(Saved data entries)
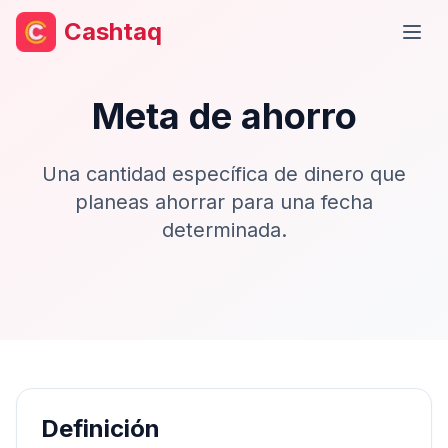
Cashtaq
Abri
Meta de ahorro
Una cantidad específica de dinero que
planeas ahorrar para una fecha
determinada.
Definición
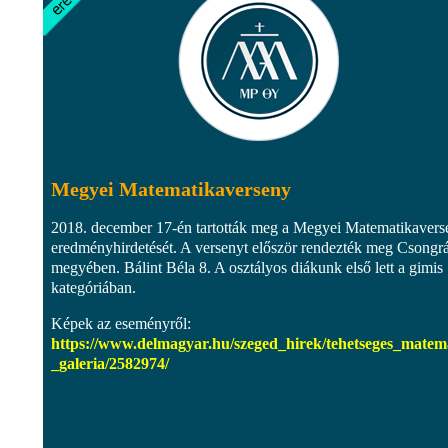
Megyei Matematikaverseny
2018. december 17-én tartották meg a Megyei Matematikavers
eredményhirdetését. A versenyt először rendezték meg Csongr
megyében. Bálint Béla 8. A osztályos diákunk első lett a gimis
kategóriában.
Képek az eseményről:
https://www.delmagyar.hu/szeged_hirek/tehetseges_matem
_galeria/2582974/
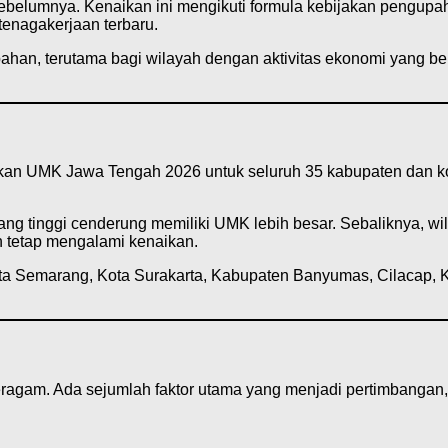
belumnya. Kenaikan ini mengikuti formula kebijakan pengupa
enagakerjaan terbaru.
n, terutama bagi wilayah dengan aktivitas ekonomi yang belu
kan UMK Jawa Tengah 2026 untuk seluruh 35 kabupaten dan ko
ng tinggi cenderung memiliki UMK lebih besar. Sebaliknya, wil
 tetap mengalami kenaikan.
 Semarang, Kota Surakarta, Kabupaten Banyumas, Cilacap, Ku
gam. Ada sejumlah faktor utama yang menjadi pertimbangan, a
==
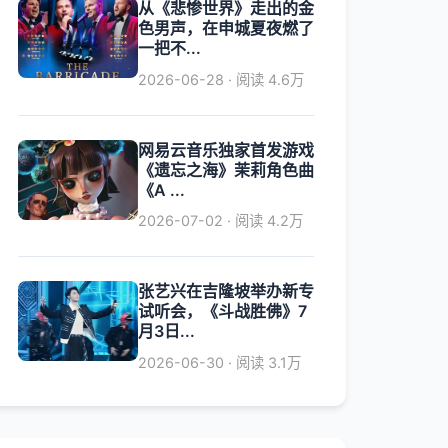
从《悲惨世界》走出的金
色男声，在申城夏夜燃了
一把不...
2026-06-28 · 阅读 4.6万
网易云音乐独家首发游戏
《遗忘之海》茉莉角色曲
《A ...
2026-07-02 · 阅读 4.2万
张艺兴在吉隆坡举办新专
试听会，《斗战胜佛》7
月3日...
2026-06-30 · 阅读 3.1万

Exercise aim = From the records above, transcribe exactly the lines starting at the one containing "megyében. Bálint Béla" and ending at the one containing "gam. Ada sejumlah". Skip the pictures.

Result of the exercise =
megyében. Bálint Béla 8. A osztályos diákunk első lett a gimis
kategóriában.
Képek az eseményről:
https://www.delmagyar.hu/szeged_hirek/tehetseges_matem
_galeria/2582974/
belumnya. Kenaikan ini mengikuti formula kebijakan pengupa
enagakerjaan terbaru.
n, terutama bagi wilayah dengan aktivitas ekonomi yang belu
kan UMK Jawa Tengah 2026 untuk seluruh 35 kabupaten dan ko
ng tinggi cenderung memiliki UMK lebih besar. Sebaliknya, wil
 tetap mengalami kenaikan.
 Semarang, Kota Surakarta, Kabupaten Banyumas, Cilacap, Ku
gam. Ada sejumlah faktor utama yang menjadi pertimbangan, a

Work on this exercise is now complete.